I am convinced that at the point an inmate pleads or is found guilty, [**9] the die is cast. To hold otherwise would allow disparate treatment among inmates awaiting sentencing based on such vagaries as local court backlogs, and cooperation of individuals during the completion of Presentence Reports. Therefore, it is the ruling of this Court that Sandin and its progeny apply to inmates who have been convicted by their own plea or by a jury, but who have yet to be sentenced.

B. As a Convicted Prisoner, Tilmon's Due Process Claim Fails

With regard to the due process claim at bar, Tilmon argues, in essence, that his constitutional rights were violated because he was disciplined without first having been afforded a hearing. To prevail, Plaintiff must establish that he had a liberty interest in being free from being placed in a punitive cell, or from being otherwise disciplined. See Sandin, 515 U.S. at 487 (holding that a convicted inmate who had been placed in disciplinary segregation in a prison's SHU for 30 days had no cognizable procedural due process claim, because he had no liberty interest in being free from such confinement).

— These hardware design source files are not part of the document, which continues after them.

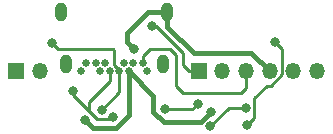
<source format=gbr>
%TF.GenerationSoftware,KiCad,Pcbnew,(6.0.8)*%
%TF.CreationDate,2023-01-11T07:54:23-05:00*%
%TF.ProjectId,Model-U-GCC-V2,4d6f6465-6c2d-4552-9d47-43432d56322e,rev?*%
%TF.SameCoordinates,Original*%
%TF.FileFunction,Copper,L2,Bot*%
%TF.FilePolarity,Positive*%
%FSLAX46Y46*%
G04 Gerber Fmt 4.6, Leading zero omitted, Abs format (unit mm)*
G04 Created by KiCad (PCBNEW (6.0.8)) date 2023-01-11 07:54:23*
%MOMM*%
%LPD*%
G01*
G04 APERTURE LIST*
%TA.AperFunction,ComponentPad*%
%ADD10R,1.350000X1.350000*%
%TD*%
%TA.AperFunction,ComponentPad*%
%ADD11O,1.350000X1.350000*%
%TD*%
%TA.AperFunction,ComponentPad*%
%ADD12C,0.650000*%
%TD*%
%TA.AperFunction,ComponentPad*%
%ADD13O,1.000000X1.600000*%
%TD*%
%TA.AperFunction,ViaPad*%
%ADD14C,0.800000*%
%TD*%
%TA.AperFunction,Conductor*%
%ADD15C,0.400000*%
%TD*%
%TA.AperFunction,Conductor*%
%ADD16C,0.250000*%
%TD*%
G04 APERTURE END LIST*
D10*
%TO.P,J2,1*%
%TO.N,3V3*%
X139940000Y-105890000D03*
D11*
%TO.P,J2,2*%
%TO.N,VBUS*%
X141940000Y-105890000D03*
%TO.P,J2,3*%
%TO.N,D3V*%
X143940000Y-105890000D03*
%TO.P,J2,4*%
%TO.N,GND*%
X145940000Y-105890000D03*
%TO.P,J2,5*%
X147940000Y-105890000D03*
%TO.P,J2,6*%
X149940000Y-105890000D03*
%TD*%
D12*
%TO.P,J1,B1*%
%TO.N,GND*%
X129990000Y-105890000D03*
%TO.P,J1,B2*%
%TO.N,3V3*%
X130390000Y-105190000D03*
%TO.P,J1,B3*%
%TO.N,Net-(J1-PadB3)*%
X131190000Y-105190000D03*
%TO.P,J1,B4*%
%TO.N,VBUS*%
X131590000Y-105890000D03*
%TO.P,J1,B5*%
%TO.N,Net-(J1-PadB5)*%
X131990000Y-105190000D03*
%TO.P,J1,B6*%
%TO.N,D+*%
X132390000Y-105890000D03*
%TO.P,J1,B7*%
%TO.N,D-*%
X133190000Y-105890000D03*
%TO.P,J1,B8*%
%TO.N,Net-(J1-PadB8)*%
X133590000Y-105190000D03*
%TO.P,J1,B9*%
%TO.N,VBUS*%
X133990000Y-105890000D03*
%TO.P,J1,B10*%
%TO.N,Net-(J1-PadB10)*%
X134390000Y-105190000D03*
%TO.P,J1,B11*%
%TO.N,D3V*%
X135190000Y-105190000D03*
%TO.P,J1,B12*%
%TO.N,GND*%
X135590000Y-105890000D03*
D13*
%TO.P,J1,S1*%
X128660000Y-105290000D03*
X136920000Y-105290000D03*
X128300000Y-100900000D03*
X137280000Y-100900000D03*
%TD*%
D10*
%TO.P,J3,1*%
%TO.N,D-*%
X124450000Y-105890000D03*
D11*
%TO.P,J3,2*%
%TO.N,D+*%
X126450000Y-105890000D03*
%TD*%
D14*
%TO.N,GND*%
X134490000Y-104040000D03*
%TO.N,3V3*%
X135990000Y-102040000D03*
X137090000Y-109140000D03*
X139850000Y-108650000D03*
%TO.N,VBUS*%
X140940000Y-109390000D03*
X130290000Y-110040000D03*
%TO.N,Net-(J1-PadA5)*%
X143950000Y-109000000D03*
X140900000Y-110550000D03*
%TO.N,D+*%
X132650000Y-109750000D03*
X129304100Y-107594100D03*
%TO.N,D-*%
X131700000Y-109150000D03*
X127500000Y-103500000D03*
%TO.N,Net-(J1-PadB5)*%
X146400000Y-103450000D03*
X144050000Y-110500000D03*
%TD*%
D15*
%TO.N,GND*%
X133890000Y-103440000D02*
X133890000Y-102640000D01*
X135630000Y-100900000D02*
X137280000Y-100900000D01*
X139490000Y-104340000D02*
X144390000Y-104340000D01*
X133890000Y-102640000D02*
X135630000Y-100900000D01*
X134490000Y-104040000D02*
X133890000Y-103440000D01*
X144390000Y-104340000D02*
X145940000Y-105890000D01*
X137280000Y-102130000D02*
X139490000Y-104340000D01*
X137280000Y-100900000D02*
X137280000Y-102130000D01*
D16*
%TO.N,3V3*%
X139140000Y-105890000D02*
X139940000Y-105890000D01*
X138590000Y-105340000D02*
X139140000Y-105890000D01*
X135990000Y-102040000D02*
X136290000Y-102040000D01*
X139850000Y-108650000D02*
X139360000Y-109140000D01*
X139360000Y-109140000D02*
X137090000Y-109140000D01*
X138590000Y-104340000D02*
X138590000Y-105340000D01*
X136290000Y-102040000D02*
X138590000Y-104340000D01*
D15*
%TO.N,VBUS*%
X133990000Y-109640000D02*
X132890000Y-110740000D01*
X132890000Y-110740000D02*
X130990000Y-110740000D01*
X130990000Y-110740000D02*
X130290000Y-110040000D01*
X133990000Y-105890000D02*
X136090000Y-107990000D01*
X140090000Y-110240000D02*
X140940000Y-109390000D01*
X133990000Y-105890000D02*
X133990000Y-109640000D01*
X136090000Y-107990000D02*
X136090000Y-109340000D01*
X136990000Y-110240000D02*
X140090000Y-110240000D01*
X136090000Y-109340000D02*
X136990000Y-110240000D01*
D16*
%TO.N,Net-(J1-PadA5)*%
X140900000Y-110550000D02*
X142450000Y-109000000D01*
X142450000Y-109000000D02*
X143950000Y-109000000D01*
%TO.N,D+*%
X132650000Y-109750000D02*
X132460000Y-109940000D01*
X130600000Y-109250000D02*
X130600000Y-108530000D01*
X129304100Y-107954100D02*
X129304100Y-107594100D01*
X132390000Y-106740000D02*
X132390000Y-105890000D01*
X132460000Y-109940000D02*
X131290000Y-109940000D01*
X131290000Y-109940000D02*
X129304100Y-107954100D01*
X130600000Y-108530000D02*
X132390000Y-106740000D01*
%TO.N,D-*%
X133190000Y-105788700D02*
X132791100Y-105389800D01*
X132700000Y-104050000D02*
X128050000Y-104050000D01*
X131700000Y-109150000D02*
X133190000Y-107660000D01*
X128050000Y-104050000D02*
X127500000Y-103500000D01*
X133190000Y-107660000D02*
X133190000Y-105890000D01*
X132791100Y-104141100D02*
X132700000Y-104050000D01*
X133190000Y-105890000D02*
X133190000Y-105788700D01*
X132791100Y-105389800D02*
X132791100Y-104141100D01*
%TO.N,D3V*%
X135790000Y-104040000D02*
X137490000Y-104040000D01*
X135190000Y-104640000D02*
X135790000Y-104040000D01*
X143490000Y-107740000D02*
X143940000Y-107290000D01*
X135190000Y-105190000D02*
X135190000Y-104640000D01*
X143940000Y-107290000D02*
X143940000Y-105890000D01*
X138590000Y-107740000D02*
X143490000Y-107740000D01*
X137990000Y-104540000D02*
X137990000Y-107140000D01*
X137490000Y-104040000D02*
X137990000Y-104540000D01*
X137990000Y-107140000D02*
X138590000Y-107740000D01*
%TO.N,Net-(J1-PadB5)*%
X146990000Y-106183503D02*
X146990000Y-104040000D01*
X146990000Y-104040000D02*
X146400000Y-103450000D01*
X146023503Y-107150000D02*
X146990000Y-106183503D01*
X144650000Y-109900000D02*
X144650000Y-108200000D01*
X144650000Y-108200000D02*
X145700000Y-107150000D01*
X145700000Y-107150000D02*
X146023503Y-107150000D01*
X144050000Y-110500000D02*
X144650000Y-109900000D01*
%TD*%
M02*

</source>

Relying on Sandin, this Court finds that Tilmon, by virtue of being a convicted prisoner, has [**10] no liberty interest in not being disciplined. Accordingly, Tilmon was not entitled to any hearing before being placed in such confinement. Therefore, any delay in providing Tilmon a hearing and any defects in that hearing did not deprive him of his due process rights. We need not reach issues of the condition of Tilmon's discipline, because he makes no allegations of that kind.


After reviewing the entire record, the Court finds that though Tilmon's § 1983 [*902] claim is timely, his claim that he was punished without due process of law is without merit. Therefore:

IT IS ORDERED that Plaintiff's civil rights action be DISMISSED WITH PREJUDICE for failing to state a claim upon which relief may be granted under 28 U.S.C. § 1915(e)(2)(B)(i)and (ii).

Shreveport, Louisiana, this 29th day of October, 2003.